Some recipes call for buttermilk, while others call for whipping the egg whites before adding them to the batter. These ingredient(s) and method(s) may enhance the crispiness and taste of the waffles, but I wanted to keep my recipe as simple as possible without sacrificing the flavour and texture too much. Buttermilk is probably not an ingredient that every Singaporean would have in his/her refrigerator, and whipping egg whites and adding them to the batter only after refrigerating the batter overnight sounds overly tedious. Here’s my own recipe for crispy, flavourful waffles:
Plain flour, cornstarch, melted butter, eggs, sugar, lukewarm milk, instant yeast, vanilla extract, cinnamon powder and salt. You would definitely want to include cinnamon powder for waffles that are tasty enough to eat on its own!

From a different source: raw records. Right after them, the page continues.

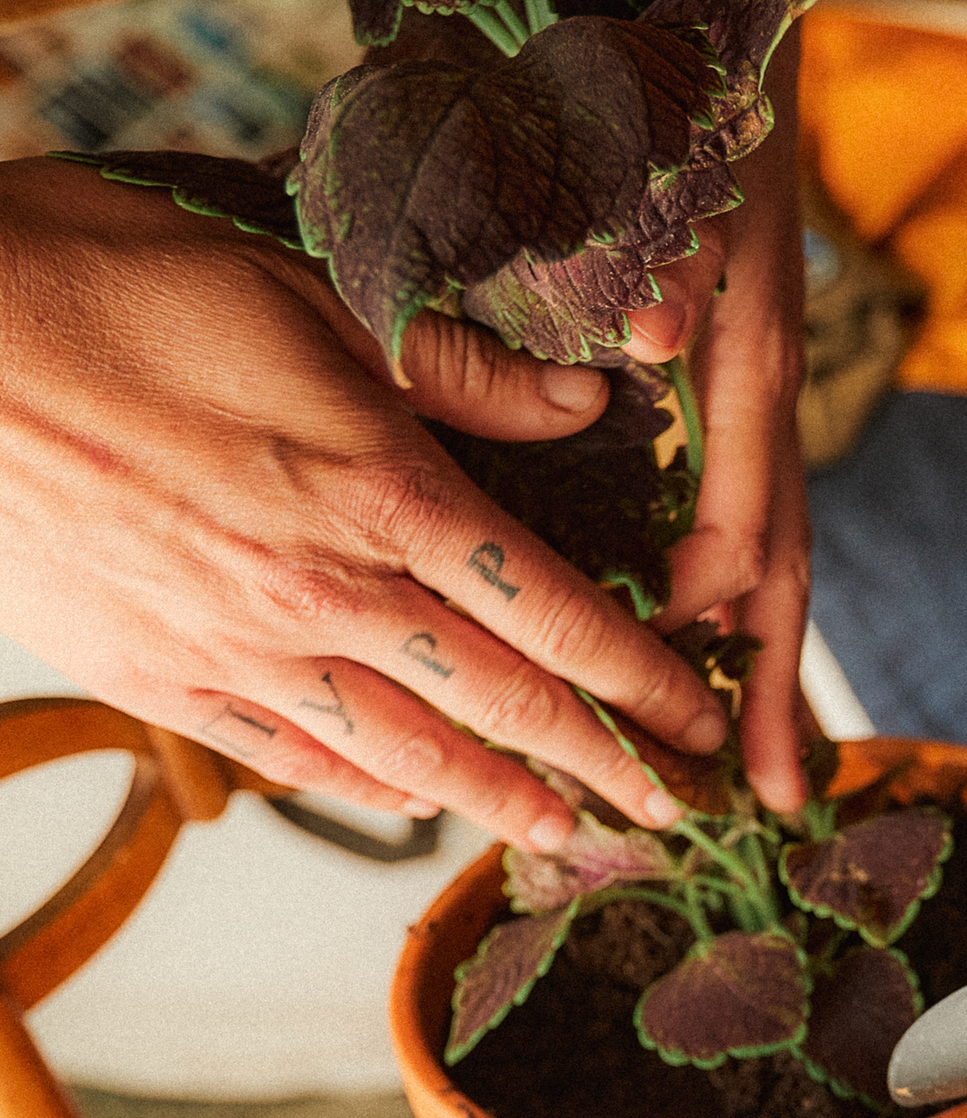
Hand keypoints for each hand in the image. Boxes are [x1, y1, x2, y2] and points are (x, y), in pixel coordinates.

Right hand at [0, 157, 737, 850]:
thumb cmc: (112, 286)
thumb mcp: (308, 287)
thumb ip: (464, 368)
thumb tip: (589, 407)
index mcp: (385, 495)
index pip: (558, 615)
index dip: (646, 680)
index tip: (703, 722)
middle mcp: (329, 595)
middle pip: (505, 705)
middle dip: (604, 763)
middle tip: (670, 813)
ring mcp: (243, 650)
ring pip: (406, 754)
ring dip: (500, 799)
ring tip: (567, 832)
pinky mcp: (163, 680)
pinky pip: (293, 757)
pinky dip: (367, 790)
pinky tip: (413, 806)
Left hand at [623, 0, 812, 813]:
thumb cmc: (650, 51)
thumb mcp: (641, 132)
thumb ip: (647, 239)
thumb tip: (658, 347)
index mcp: (738, 335)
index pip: (747, 503)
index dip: (720, 599)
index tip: (676, 674)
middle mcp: (754, 373)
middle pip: (781, 555)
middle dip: (775, 680)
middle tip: (776, 797)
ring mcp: (745, 376)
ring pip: (771, 541)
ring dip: (768, 656)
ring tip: (769, 761)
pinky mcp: (722, 367)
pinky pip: (741, 503)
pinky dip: (741, 590)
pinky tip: (722, 641)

Mix all ingredients except the flour and cornstarch, then add flour and cornstarch and mix evenly. If there are some small lumps in your batter, that’s fine. Cover the mixing bowl with plastic wrap and leave in the refrigerator overnight for the yeast to do its magic!
The next day, your batter should have increased in volume significantly. Leave it to cool to room temperature before cooking it in the waffle iron. After cooking your waffle for about 4-5min, remove and serve with honey and butter. If you want to serve later, keep the waffles in a 90°C to maintain the crispiness.
Unfortunately, my cheap waffle iron couldn’t produce very evenly-browned waffles, but it did a decent enough job so I can’t complain much. The waffles were perfectly crisp on the outside, but tender with a good amount of chew on the inside. They paired so well with the sweet notes of the honey and the salty notes of the butter. They also go very well with savoury food like bacon and fried chicken, so feel free to jazz your waffle up with anything you like! Looking at these waffles make me crave for some waffles once again. I’d gladly eat a waffle over a pancake any day!
The Secret to Crispy Waffles
- 210 g plain flour $0.462
- 70 g cornstarch $0.148
- 360 ml lukewarm milk $1.05
- 2 eggs $0.40
- 90 g melted butter $1.854
- 60 g sugar $0.088
- 1 tsp instant yeast $0.14
- 1 tsp vanilla extract $0.796
- ½ tsp cinnamon powder $0.19
- ½ tsp salt $0.014
- Combine all ingredients together in a mixing bowl (except flour and cornstarch). Add flour and cornstarch and whisk until evenly mixed. It is fine to have a few small lumps.
- Cover mixing bowl with plastic wrap and leave in the refrigerator overnight.
- The next day, remove mixing bowl from refrigerator and allow waffle batter to cool to room temperature. Heat the waffle iron, and spray with oil spray or brush with butter once the waffle iron is hot. Ladle some batter onto waffle iron, and cook waffle for about 4-5 minutes and waffle is crispy and brown.
- Remove waffle from waffle iron and serve with honey and butter. If not serving immediately, keep warm in a 90°C oven to maintain crispiness of waffle.